A bench comprising Justice Ranjan Gogoi and Justice Navin Sinha noticed that the appellant has nothing to do with the transportation of goods which it packs within the factory unit of the principal manufacturer prior to the goods leaving the factory and the charges paid to the appellant for rendering the service forms a part of the assessable value of the manufactured goods of the principal manufacturer, namely, Tata Refractories Limited.

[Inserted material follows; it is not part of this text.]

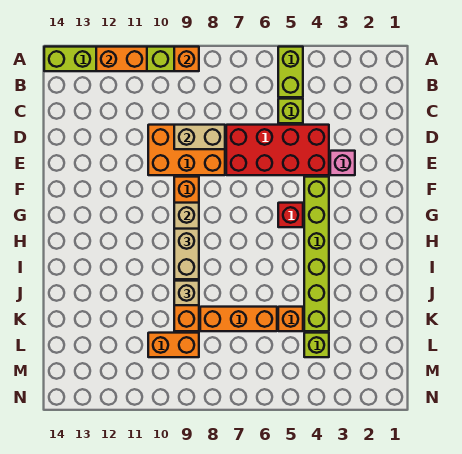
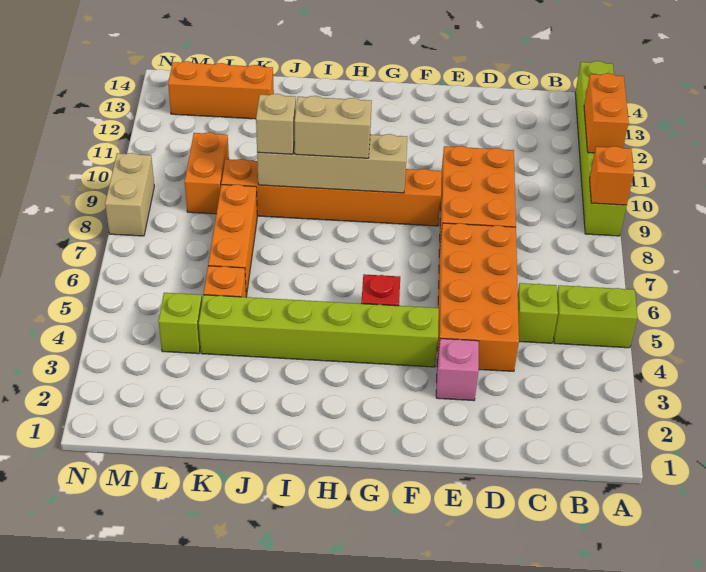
red brick D4:E7 level 1 -> orange brick D4:E7 level 1
tan brick D8:D9 level 2 -> tan brick N8:N9 level 1
none -> orange brick K13:M13 level 1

It was also noticed that sections 65(76b) and 65(105)(zzzf) were both inserted by the Finance Act, 2005 with effect from 16.06.2005. “The above amendment, to our mind, is sufficiently indicative of legislative intent that packaging activity is different from cargo handling activity. A view, which would make the appellant liable to tax for the pre-amended period (prior to 16.06.2005) on the basis that the activity undertaken by it involves rendering of cargo handling service would run counter to the expressed legislative intention in a situation where its liability, for the post amendment period, on the basis that the appellant is engaged in “packaging activity” has not been disputed by the Revenue.”
The bench observed that the services liable to tax under the category of “cargo handling services” has been clarified under CBEC Circular dated 01.08.2002. As per the said circular, services provided by Cargo handling agencies undertaking the activities of packing, unpacking, loading and unloading of goods meant to be transported by any means of transportation, namely truck, rail, ship or aircraft as services liable to tax as “cargo handling services”.
It was also observed that, clause 3.2 of the circular makes it clear that mere transportation of goods is not covered in the category of cargo handling. Clause 15 of the circular also makes it clear that an individual undertaking the activity of loading or unloading the cargo would not be liable to pay service tax on such activity as being an activity undertaken by a cargo handling agency.
‘It is nobody’s case before us that the appellant is a cargo handling agency. All activity undertaken by the appellant, though related to packing activity, is at a stage when the goods are yet to clear the factory gate as manufactured goods for onward transportation.”
“In the light of the discussions that have preceded, we are of the view that prior to the amendment made by the Finance Act of 2005 with effect from 16.06.2005, the appellant would not be liable to pay service tax on the service rendered by it in terms of Section 65(23) read with Section 105(zr) of the Act,” the bench added.